OPERAÇÃO FIDÚCIA
Em um ano, gerente liberou 17 empréstimos
26.03.2015
Segundo a investigação, de maio de 2012 a maio de 2013, o funcionário liberou a quantia de R$ 15,8 milhões
O então gerente da Caixa Econômica Federal (CEF), Israel Batista Ribeiro Júnior, foi peça-chave na liberação de vários empréstimos obtidos pelo grupo responsável por fraude milionária à instituição. A reportagem apurou que, no período de maio de 2012 a maio de 2013, ele concedeu 17 financiamentos fraudulentos a empresas investigadas pela Polícia no valor de R$ 15, 8 milhões. Por sua vez, os investigadores descobriram que ele obteve vantagem financeira a partir das contas dos suspeitos da organização criminosa, como quando recebeu duas transferências eletrônicas, no valor de R$ 35 mil cada.
As informações constam da investigação sigilosa comandada pela Polícia Federal (PF) que resultou na deflagração, na manhã da última terça-feira (24), na Operação Fidúcia. A PF obteve dados de auditoria interna da CEF e iniciou as apurações.
Os investigadores descobriram que o empresário Ricardo Alves Carneiro, personagem conhecido nas festas mais badaladas da Cidade e que circulava com desenvoltura por diversos setores da sociedade, movimentou, em duas contas correntes, no período compreendido de janeiro de 2012 a outubro de 2014, a quantia de, aproximadamente, R$ 100 milhões.

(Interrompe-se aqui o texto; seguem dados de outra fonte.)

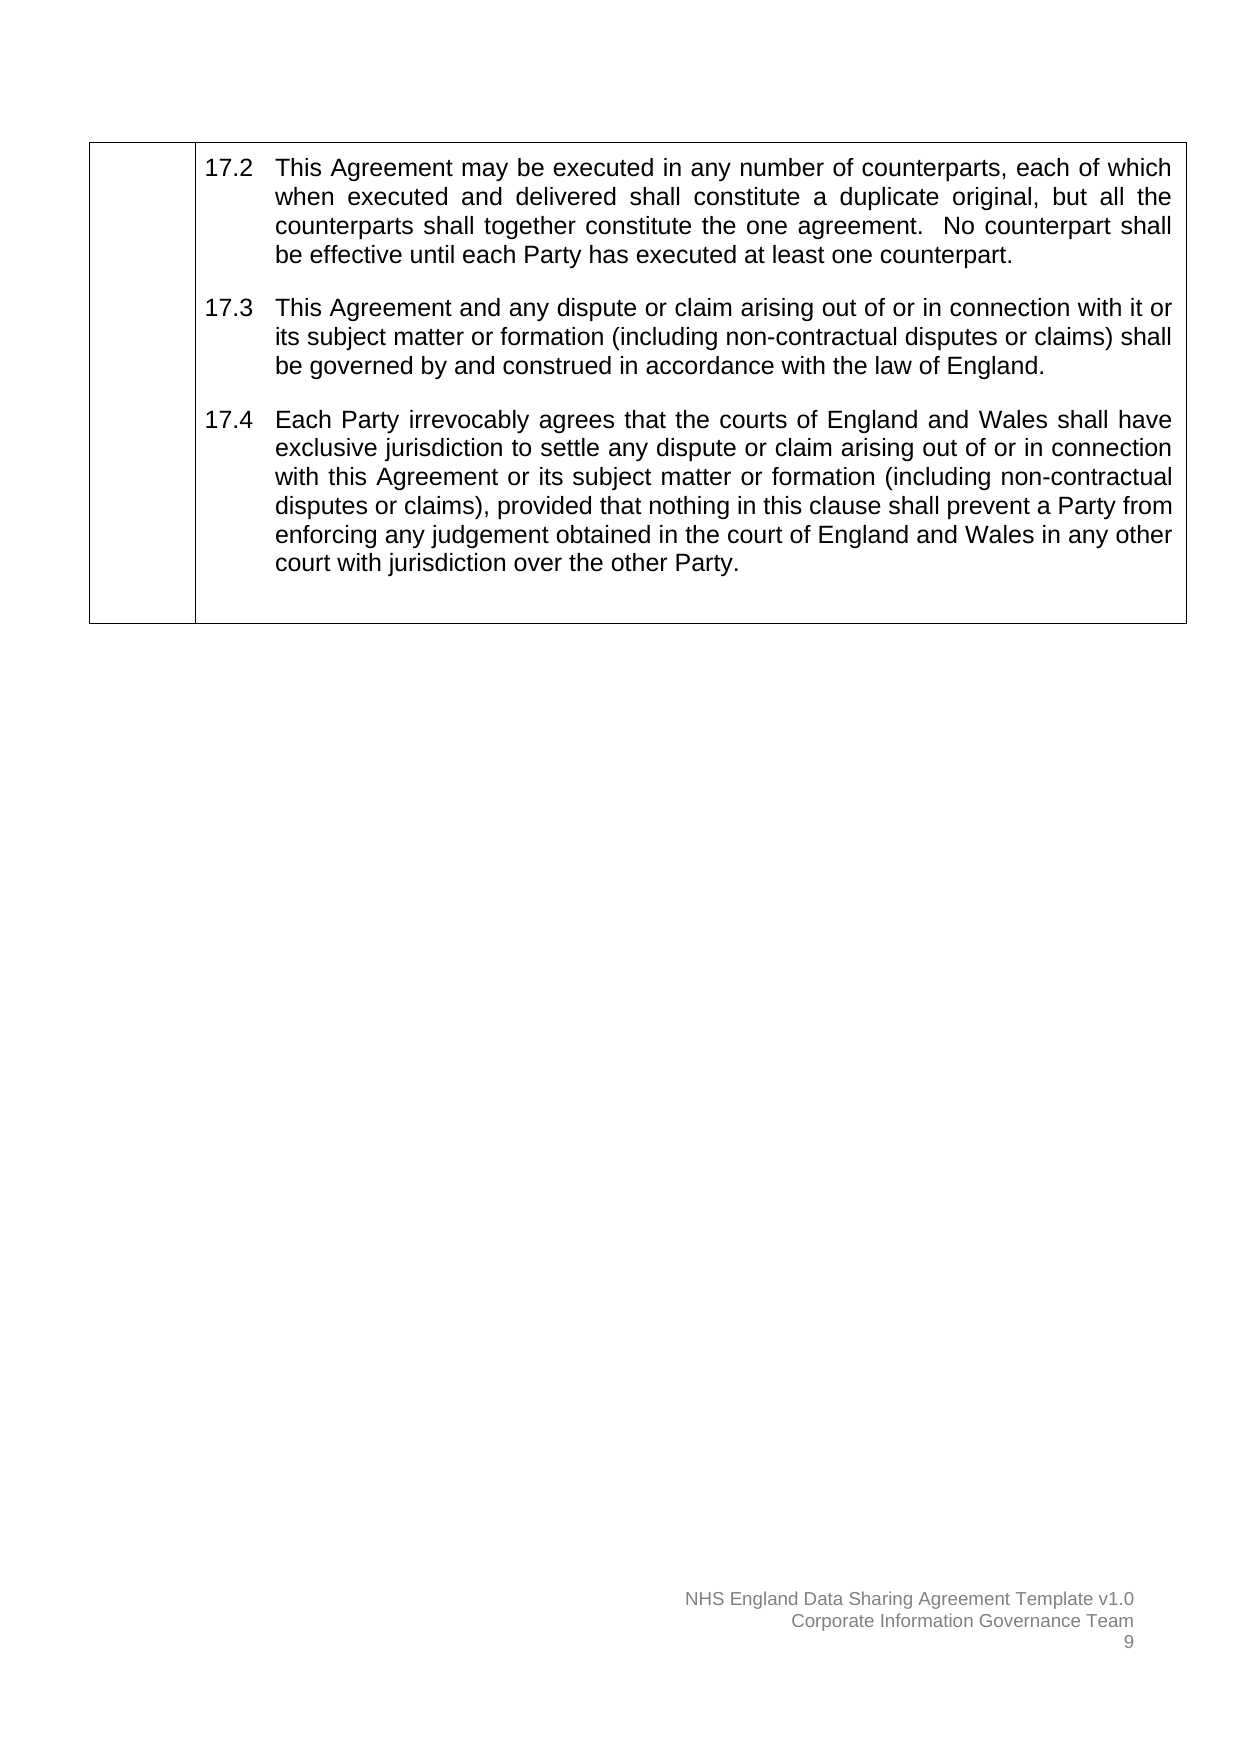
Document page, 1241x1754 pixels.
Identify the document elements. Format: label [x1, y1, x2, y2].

Dezessete pessoas tiveram as prisões preventiva e temporária (ver lista) decretadas, mas segundo a PF, outras 31 teriam ligação com o esquema criminoso que resultou em fraude milionária à Caixa Econômica Federal (CEF).

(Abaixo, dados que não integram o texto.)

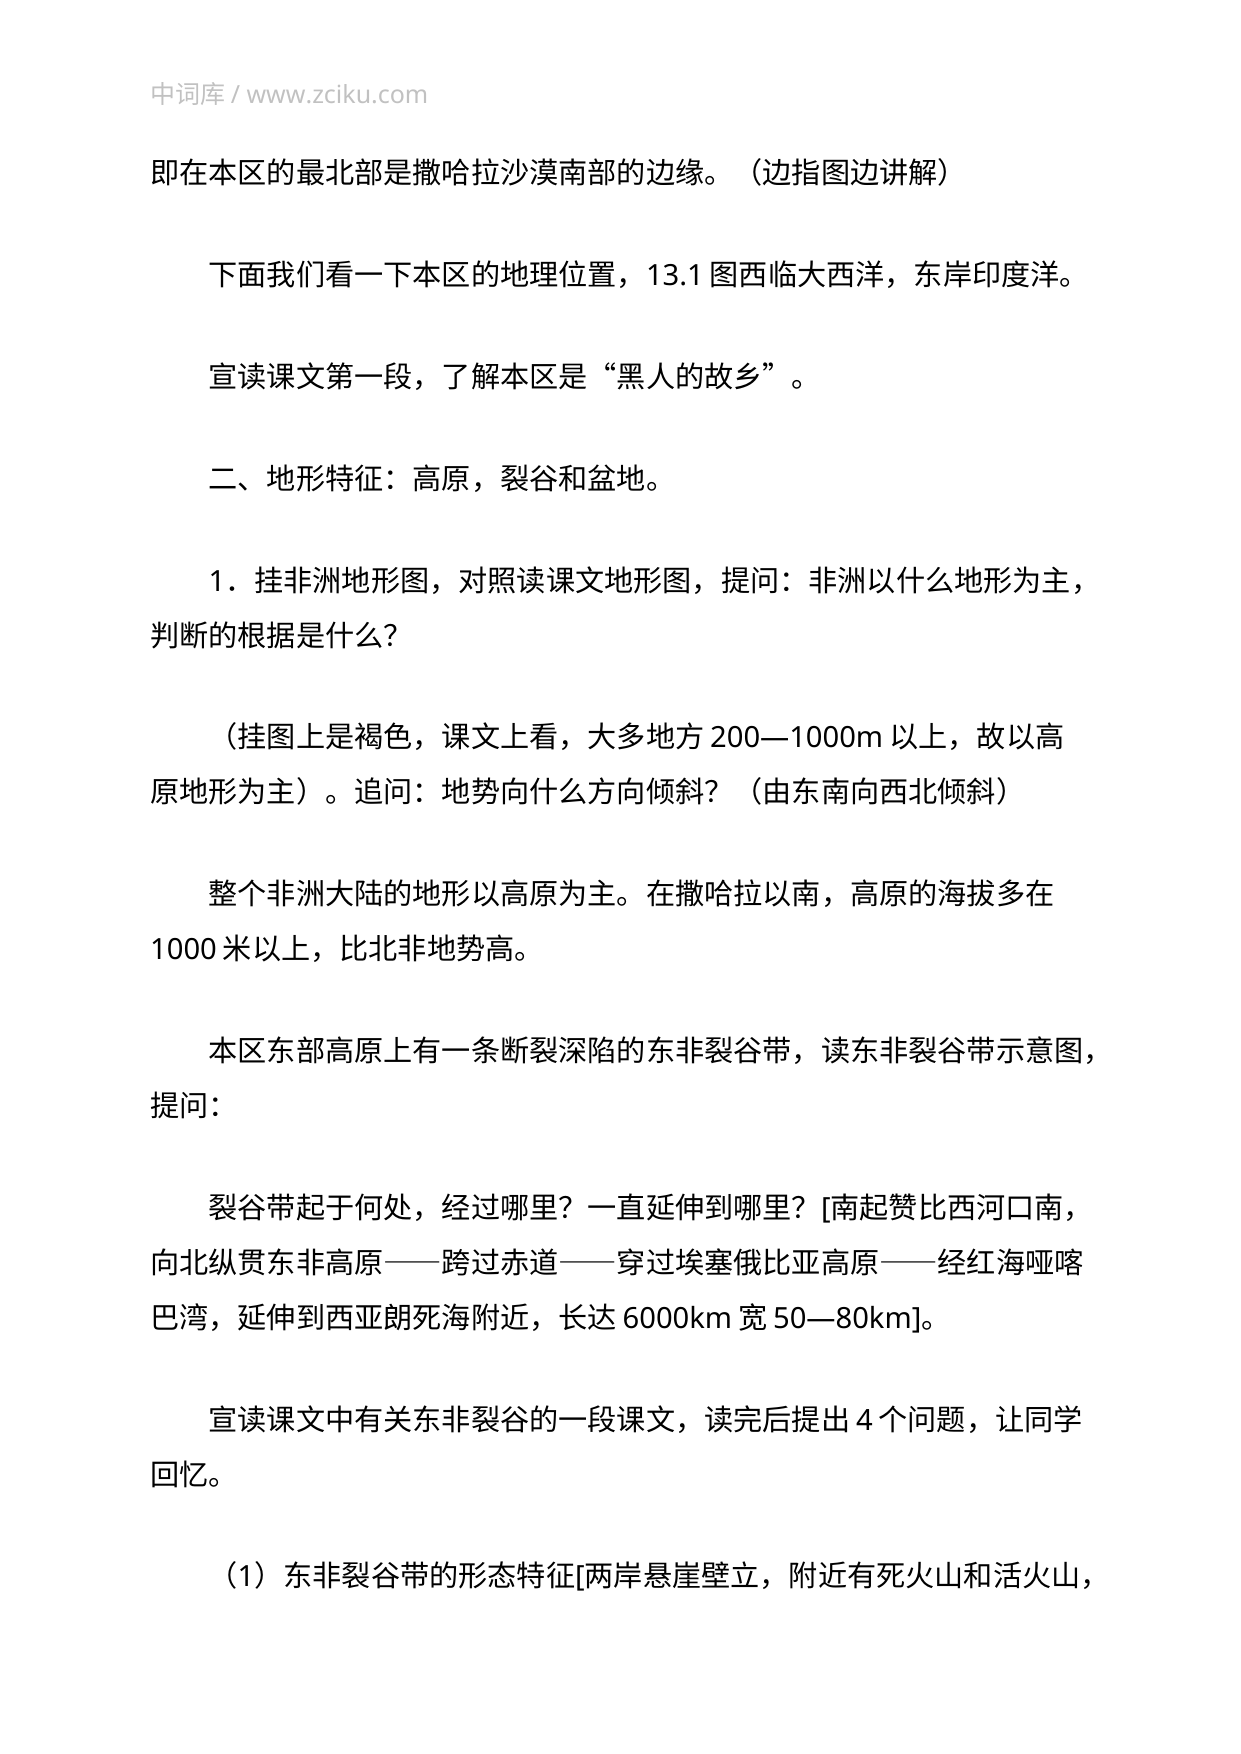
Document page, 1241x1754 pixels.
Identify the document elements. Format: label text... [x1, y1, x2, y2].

text 1．挂非洲地形图，对照读课文地形图，提问：非洲以什么地形为主，判断的根据是什么？ [150, 557, 1090, 654]
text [150, 1553, 1090, 1595]
text 下面我们看一下本区的地理位置，13.1图西临大西洋，东岸印度洋。 [150, 252, 1090, 294]
text 整个非洲大陆的地形以高原为主。在撒哈拉以南，高原的海拔多在1000米以上，比北非地势高。 [150, 871, 1090, 968]
text 二、地形特征：高原，裂谷和盆地。 [150, 456, 1090, 498]
text （挂图上是褐色，课文上看，大多地方200—1000m以上，故以高原地形为主）。追问：地势向什么方向倾斜？（由东南向西北倾斜） [150, 714, 1090, 811]
text 裂谷带起于何处，经过哪里？一直延伸到哪里？[南起赞比西河口南，向北纵贯东非高原——跨过赤道——穿过埃塞俄比亚高原——经红海哑喀巴湾，延伸到西亚朗死海附近，长达6000km宽50—80km]。 [150, 1184, 1090, 1337]
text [150, 150, 1090, 192]
text 宣读课文第一段，了解本区是“黑人的故乡”。 [150, 354, 1090, 396]
text 宣读课文中有关东非裂谷的一段课文，读完后提出4个问题，让同学回忆。 [150, 1396, 1090, 1493]
text 本区东部高原上有一条断裂深陷的东非裂谷带，读东非裂谷带示意图，提问： [150, 1028, 1090, 1125]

Durante a ação, os agentes cumpriram 56 mandados expedidos pelo juiz Francisco Luís Rios Alves, da 32ª Vara da Justiça Federal. A PF ainda procura três suspeitos que tiveram os mandados de prisão expedidos, mas não foram encontrados e são considerados foragidos.
Durante as buscas, veículos de luxo foram apreendidos como uma Maserati, com valor estimado em torno de R$ 1,2 milhão; um Porsche, de aproximadamente R$ 600 mil; além de BMWs e Mercedes. Um avião de pequeno porte, que pertenceria a Ricardo Alves, também foi localizado em um hangar. Para a Polícia não existe nenhuma dúvida de que Ricardo Alves Carneiro é o principal integrante do grupo criminoso sob investigação e um dos chefes da quadrilha. Ele seria responsável pela organização, planejamento e execução das fraudes cometidas, conforme a PF.

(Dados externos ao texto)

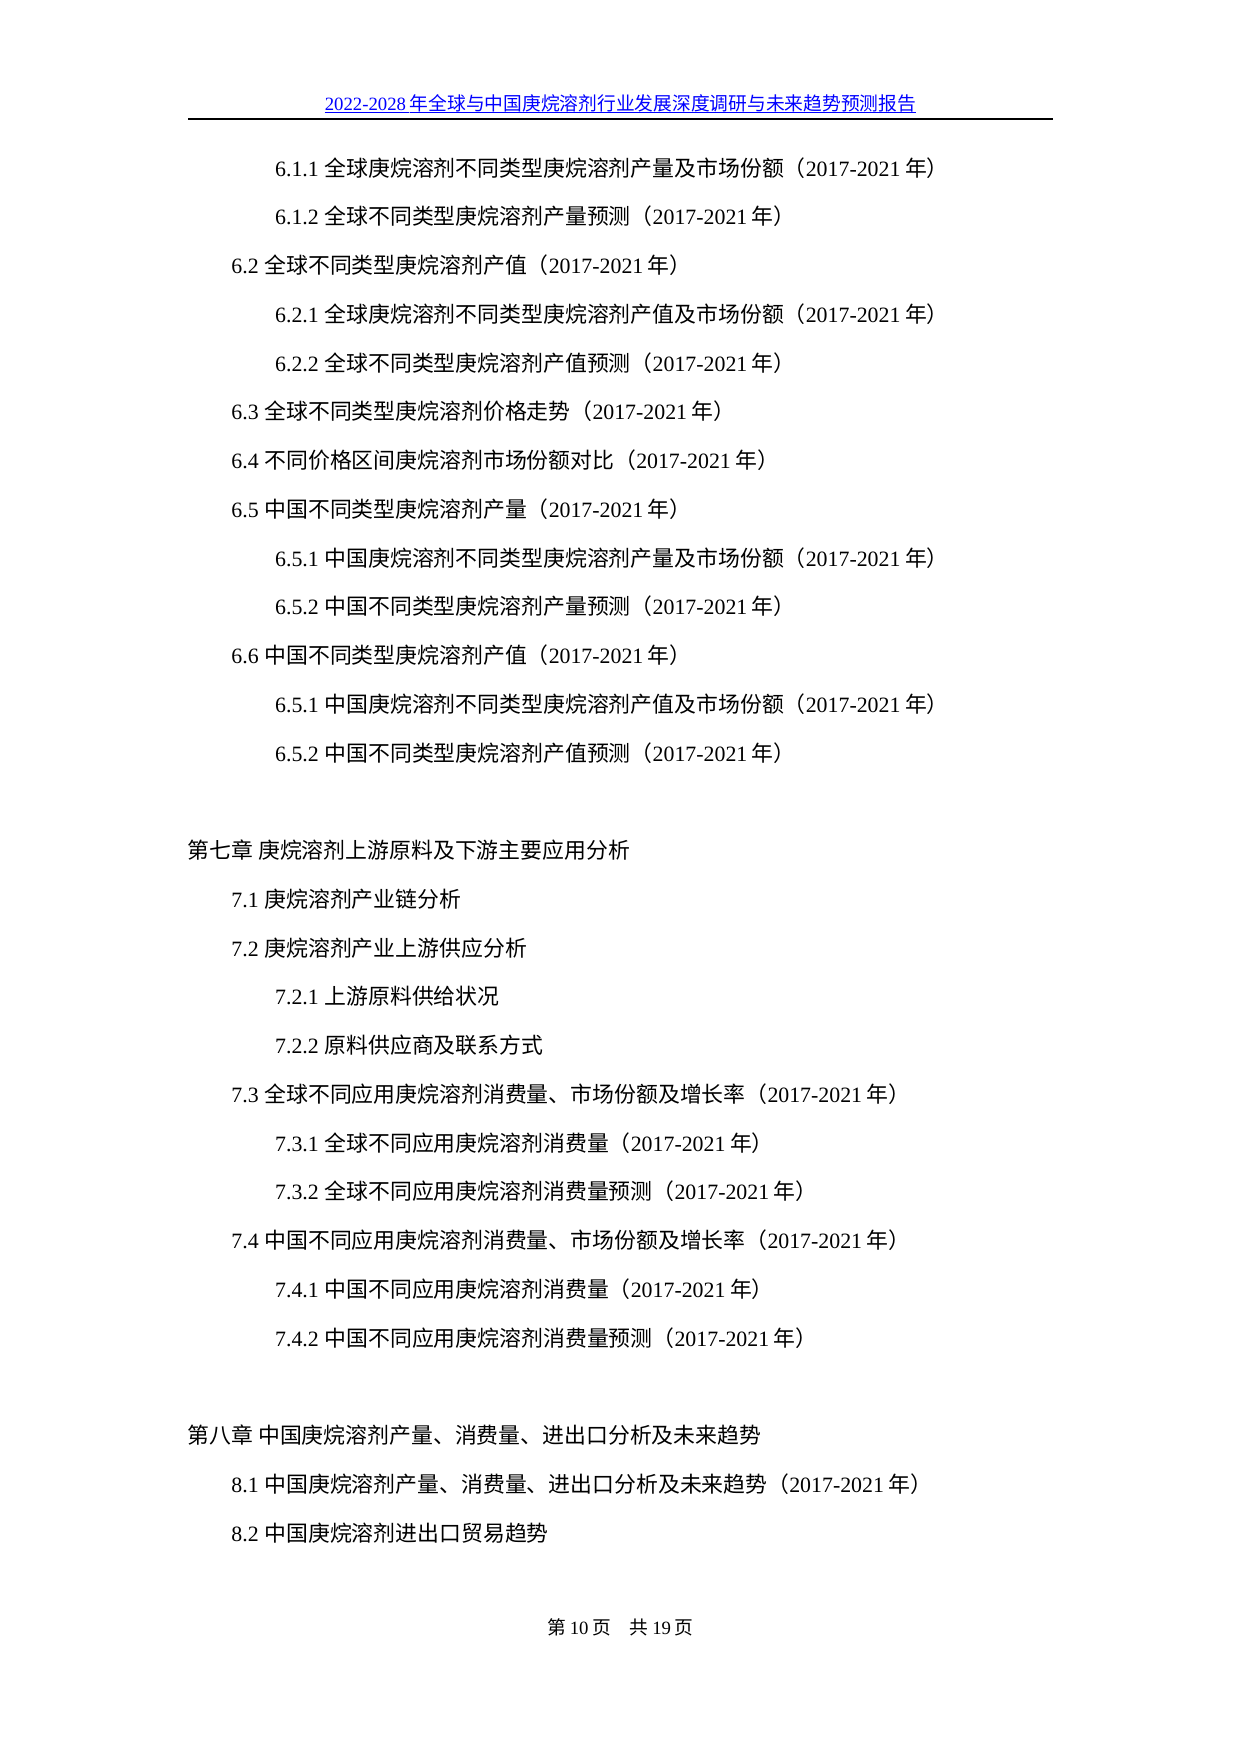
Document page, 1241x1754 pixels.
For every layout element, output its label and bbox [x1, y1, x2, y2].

text [187, 150, 1053, 1548]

Além disso, teria função preponderante no aliciamento de pessoas que figuravam como sócias "laranjas" na constituição das empresas de fachada. Ricardo, de acordo com as investigações, era o responsável também por aliciar funcionários da CEF com o objetivo de obter facilidades na concessão dos empréstimos fraudulentos.
A PF descobriu, durante a apuração da fraude, que Ricardo Alves Carneiro falsificou sua cédula de identidade criando o "personagem" de Ricardo Carneiro Filho. Os agentes descobriram que o endereço e telefone ligados aos documentos são os mesmos, assim como a filiação e data do nascimento, apenas com algumas modificações. No entanto, os federais descobriram que ele cometeu erros na apresentação dos documentos e chegou a se confundir e apresentar os nomes em situações semelhantes e levantou suspeitas.